The answer is $\boxed5$. Proof: Since the sines of all the angles are equal, this means all the angles must be either $x^\circ$ or $(180-x)^\circ$, for some constant $x$. First, we show that $n=3$ or $n=4$ is not possible. If $n=3$, then the angles all must be $x^\circ,x^\circ,x^\circ$. This gives $$x+x+x=180\implies x=60$$This shows the triangle is equilateral, so its impossible for it to have different side lengths. If $n=4$, then the angles all must be either $x^\circ,x^\circ,x^\circ,x^\circ$ or $x^\circ,x^\circ,(180-x)^\circ,x^\circ$. This shows that the quadrilaterl is either a parallelogram or an isosceles trapezoid, so its also impossible for it to have different side lengths. Next, we show that $5$ is possible. Consider the pentagon with side lengths $1,2,4,3,6$ respectively, with angles $120^\circ,120^\circ,120^\circ,120^\circ,60^\circ$. [asy][asy]size(200);pair A=(0,0),B=A+dir(120),C=B+2*dir(60),D=C+4*dir(0),E=D+3*dir(-60); draw(A--B--C--D--E--A); label("$1$",(A+B)/2,dir(210));label("$2$",(B+C)/2,dir(150));label("$4$",(C+D)/2,dir(90));label("$3$",(D+E)/2,dir(30));label("$6$",(E+A)/2,dir(-90));[/asy][/asy]

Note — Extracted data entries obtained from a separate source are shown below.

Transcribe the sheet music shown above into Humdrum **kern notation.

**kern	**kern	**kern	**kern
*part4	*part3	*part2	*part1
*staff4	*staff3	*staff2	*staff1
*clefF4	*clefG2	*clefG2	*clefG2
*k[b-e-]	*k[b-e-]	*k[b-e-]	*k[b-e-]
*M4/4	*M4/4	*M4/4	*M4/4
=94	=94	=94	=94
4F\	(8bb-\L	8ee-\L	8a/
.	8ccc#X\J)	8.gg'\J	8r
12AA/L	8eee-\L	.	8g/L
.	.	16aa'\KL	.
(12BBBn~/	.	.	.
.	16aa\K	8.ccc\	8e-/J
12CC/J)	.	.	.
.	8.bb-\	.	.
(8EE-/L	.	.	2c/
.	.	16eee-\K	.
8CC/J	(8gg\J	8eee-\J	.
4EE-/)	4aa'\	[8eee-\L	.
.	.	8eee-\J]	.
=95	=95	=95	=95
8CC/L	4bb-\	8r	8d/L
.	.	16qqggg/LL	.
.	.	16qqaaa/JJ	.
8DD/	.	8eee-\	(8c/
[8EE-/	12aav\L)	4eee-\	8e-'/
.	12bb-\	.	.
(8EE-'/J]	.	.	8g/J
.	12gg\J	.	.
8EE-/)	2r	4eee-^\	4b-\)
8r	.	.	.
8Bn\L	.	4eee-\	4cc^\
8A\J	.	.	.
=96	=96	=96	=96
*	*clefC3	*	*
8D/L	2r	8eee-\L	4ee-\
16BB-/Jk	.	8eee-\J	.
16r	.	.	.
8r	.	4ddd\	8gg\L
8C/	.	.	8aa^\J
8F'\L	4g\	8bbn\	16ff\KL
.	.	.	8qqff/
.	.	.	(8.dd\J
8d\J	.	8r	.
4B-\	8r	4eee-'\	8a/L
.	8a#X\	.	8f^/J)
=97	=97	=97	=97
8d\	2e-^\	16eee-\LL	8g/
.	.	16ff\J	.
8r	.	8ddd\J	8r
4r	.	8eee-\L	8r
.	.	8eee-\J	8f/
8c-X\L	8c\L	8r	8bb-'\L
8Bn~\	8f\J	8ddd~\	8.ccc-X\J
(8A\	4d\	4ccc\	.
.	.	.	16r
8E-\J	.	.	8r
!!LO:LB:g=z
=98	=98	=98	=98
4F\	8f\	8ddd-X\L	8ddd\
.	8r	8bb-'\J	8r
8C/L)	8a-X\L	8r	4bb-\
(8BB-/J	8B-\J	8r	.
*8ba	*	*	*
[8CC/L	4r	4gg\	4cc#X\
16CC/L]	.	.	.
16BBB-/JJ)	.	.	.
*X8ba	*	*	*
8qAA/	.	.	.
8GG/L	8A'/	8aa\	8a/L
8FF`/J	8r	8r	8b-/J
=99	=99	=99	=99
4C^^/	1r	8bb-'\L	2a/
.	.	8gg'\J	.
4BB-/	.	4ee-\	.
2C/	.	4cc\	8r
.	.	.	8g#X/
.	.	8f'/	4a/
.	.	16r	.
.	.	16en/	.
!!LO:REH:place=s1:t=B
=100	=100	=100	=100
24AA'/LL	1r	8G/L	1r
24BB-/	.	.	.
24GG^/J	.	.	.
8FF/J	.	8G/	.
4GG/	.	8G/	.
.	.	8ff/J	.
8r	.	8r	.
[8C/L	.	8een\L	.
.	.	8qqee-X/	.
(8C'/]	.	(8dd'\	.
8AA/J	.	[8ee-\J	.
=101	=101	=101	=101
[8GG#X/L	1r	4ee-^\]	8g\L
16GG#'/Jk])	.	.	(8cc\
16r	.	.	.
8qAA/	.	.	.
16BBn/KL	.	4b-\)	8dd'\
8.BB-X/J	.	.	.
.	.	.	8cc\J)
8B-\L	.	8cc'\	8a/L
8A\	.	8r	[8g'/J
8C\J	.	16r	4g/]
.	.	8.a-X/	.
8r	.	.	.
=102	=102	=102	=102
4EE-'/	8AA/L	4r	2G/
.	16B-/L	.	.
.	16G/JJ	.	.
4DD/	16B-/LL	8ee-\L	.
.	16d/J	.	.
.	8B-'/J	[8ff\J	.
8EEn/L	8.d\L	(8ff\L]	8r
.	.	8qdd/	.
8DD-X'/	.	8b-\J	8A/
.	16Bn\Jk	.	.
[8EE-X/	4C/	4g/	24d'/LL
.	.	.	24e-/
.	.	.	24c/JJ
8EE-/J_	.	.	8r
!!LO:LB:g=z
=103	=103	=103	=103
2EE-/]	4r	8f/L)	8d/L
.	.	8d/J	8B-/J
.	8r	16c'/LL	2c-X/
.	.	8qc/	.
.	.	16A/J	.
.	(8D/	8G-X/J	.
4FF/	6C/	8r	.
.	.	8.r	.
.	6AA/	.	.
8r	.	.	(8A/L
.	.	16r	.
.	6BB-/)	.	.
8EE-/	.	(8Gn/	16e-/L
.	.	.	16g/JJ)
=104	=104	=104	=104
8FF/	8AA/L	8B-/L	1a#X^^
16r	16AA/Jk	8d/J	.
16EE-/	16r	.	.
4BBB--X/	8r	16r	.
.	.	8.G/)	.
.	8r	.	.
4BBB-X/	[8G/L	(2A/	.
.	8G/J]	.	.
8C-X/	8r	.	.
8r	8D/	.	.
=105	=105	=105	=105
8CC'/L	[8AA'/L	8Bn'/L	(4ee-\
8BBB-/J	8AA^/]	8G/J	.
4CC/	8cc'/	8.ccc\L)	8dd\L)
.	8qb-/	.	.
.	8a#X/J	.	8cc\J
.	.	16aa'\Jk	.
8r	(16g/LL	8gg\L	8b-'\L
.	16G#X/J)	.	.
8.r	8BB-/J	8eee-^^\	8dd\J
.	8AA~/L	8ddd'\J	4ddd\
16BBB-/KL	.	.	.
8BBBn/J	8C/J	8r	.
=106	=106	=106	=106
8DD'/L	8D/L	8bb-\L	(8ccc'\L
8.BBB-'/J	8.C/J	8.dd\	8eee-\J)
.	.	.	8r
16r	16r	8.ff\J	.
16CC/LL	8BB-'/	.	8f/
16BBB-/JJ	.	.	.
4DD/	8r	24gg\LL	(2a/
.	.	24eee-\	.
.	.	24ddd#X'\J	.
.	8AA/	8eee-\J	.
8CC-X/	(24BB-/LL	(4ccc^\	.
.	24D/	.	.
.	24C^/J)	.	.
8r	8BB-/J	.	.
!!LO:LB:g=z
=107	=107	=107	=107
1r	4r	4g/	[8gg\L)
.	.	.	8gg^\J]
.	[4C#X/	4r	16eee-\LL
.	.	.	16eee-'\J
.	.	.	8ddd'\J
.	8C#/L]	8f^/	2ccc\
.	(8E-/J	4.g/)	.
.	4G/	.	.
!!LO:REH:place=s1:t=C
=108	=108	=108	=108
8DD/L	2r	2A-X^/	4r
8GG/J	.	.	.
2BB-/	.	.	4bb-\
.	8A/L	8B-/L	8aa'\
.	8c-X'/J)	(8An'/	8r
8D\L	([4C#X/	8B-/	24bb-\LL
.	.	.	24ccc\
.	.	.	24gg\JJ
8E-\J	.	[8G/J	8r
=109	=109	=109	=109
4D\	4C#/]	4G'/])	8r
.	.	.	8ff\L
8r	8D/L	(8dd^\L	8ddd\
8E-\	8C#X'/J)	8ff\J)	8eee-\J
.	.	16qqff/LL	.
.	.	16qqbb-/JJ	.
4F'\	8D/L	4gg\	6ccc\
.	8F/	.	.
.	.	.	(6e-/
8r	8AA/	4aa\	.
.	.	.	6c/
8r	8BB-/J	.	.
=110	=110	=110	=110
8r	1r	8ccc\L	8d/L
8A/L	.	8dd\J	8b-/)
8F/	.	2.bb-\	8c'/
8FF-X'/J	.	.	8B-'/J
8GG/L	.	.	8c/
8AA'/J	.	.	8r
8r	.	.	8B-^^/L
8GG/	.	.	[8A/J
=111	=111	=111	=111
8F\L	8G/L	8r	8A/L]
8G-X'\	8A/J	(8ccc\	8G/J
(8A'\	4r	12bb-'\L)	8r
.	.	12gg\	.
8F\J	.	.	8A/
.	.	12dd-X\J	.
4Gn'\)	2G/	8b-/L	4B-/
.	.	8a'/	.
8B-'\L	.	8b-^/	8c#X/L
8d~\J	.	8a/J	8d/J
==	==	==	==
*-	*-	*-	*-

Take points $A,B,C,D$ as such: Points $A$ and $B$ are such that $AB=6$. Now points $C$ and $D$ are such that $\angle CAB=120$, $AC=1$ and $\angle DBA=60$, $DB=3$. Now construct point $F$ on $DB$ such that $FC\parallel AB$. Now $ABFC$ is a parallelogram and so $FB=CA=1$ and $CF=AB=6$. Construct point E such that $CFDE$ is an isosceles trapezoid, so $CE=2$. We just have to prove that $ED=4$ to have completed the proof. Take points $X$ and $Y$ to be the feet of the perpendiculars from points $E$ and $D$ to $CF$ respectively. Now in $\triangle CEX: \angle CEX=30, \angle ECX=60$ , so $XC=\frac{1}{2}CE=1$. Symmetrically $YF=1$. Now $XYDE$ is a rectangle and so $ED=XY=CF-XC-YF=6-1-1=4$ and we are done.